(Dataset entries)
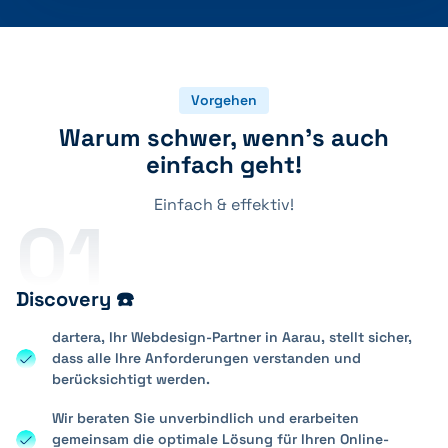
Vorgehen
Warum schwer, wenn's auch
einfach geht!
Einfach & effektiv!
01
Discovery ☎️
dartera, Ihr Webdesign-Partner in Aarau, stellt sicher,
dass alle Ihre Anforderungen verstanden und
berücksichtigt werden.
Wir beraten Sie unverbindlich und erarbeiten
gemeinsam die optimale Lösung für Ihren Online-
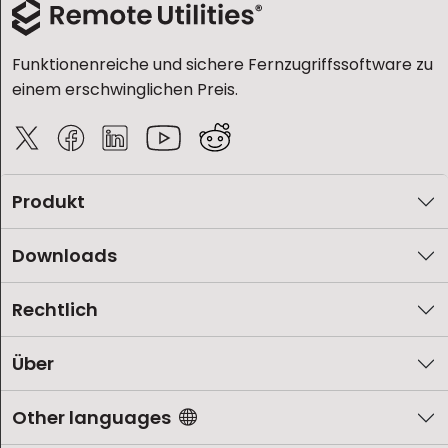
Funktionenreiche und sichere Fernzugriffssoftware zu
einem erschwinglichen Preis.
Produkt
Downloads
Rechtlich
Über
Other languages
(End Dataset entries)
(Dataset entries)
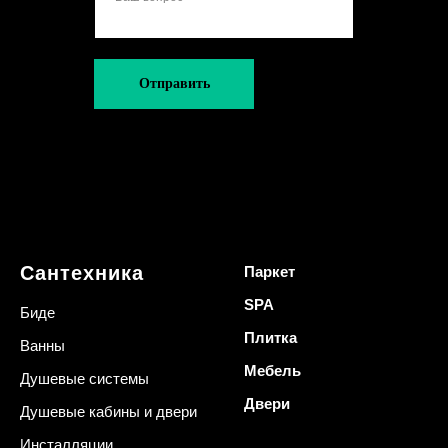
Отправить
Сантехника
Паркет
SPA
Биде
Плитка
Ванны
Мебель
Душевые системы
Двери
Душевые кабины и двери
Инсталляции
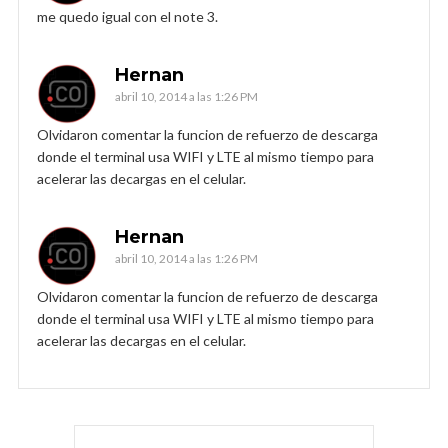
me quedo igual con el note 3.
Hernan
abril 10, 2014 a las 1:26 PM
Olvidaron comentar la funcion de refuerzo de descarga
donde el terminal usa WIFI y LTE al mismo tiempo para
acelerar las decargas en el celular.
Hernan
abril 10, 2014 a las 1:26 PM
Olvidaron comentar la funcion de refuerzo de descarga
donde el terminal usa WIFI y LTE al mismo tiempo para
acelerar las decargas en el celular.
(End Dataset entries)
Task objective >> Of the lines above, quote exactly those from the one with "Warum schwer, wenn's auch" through the one with "Other languages", ends included; pictures stay out.

Finished exercise >>
Warum schwer, wenn's auch
einfach geht!
Einfach & effektiv!
01
Discovery ☎️
dartera, Ihr Webdesign-Partner in Aarau, stellt sicher,
dass alle Ihre Anforderungen verstanden und
berücksichtigt werden.
Wir beraten Sie unverbindlich und erarbeiten
gemeinsam die optimale Lösung für Ihren Online-
Funktionenreiche und sichere Fernzugriffssoftware zu
einem erschwinglichen Preis.
Produkt
Downloads
Rechtlich
Über
Other languages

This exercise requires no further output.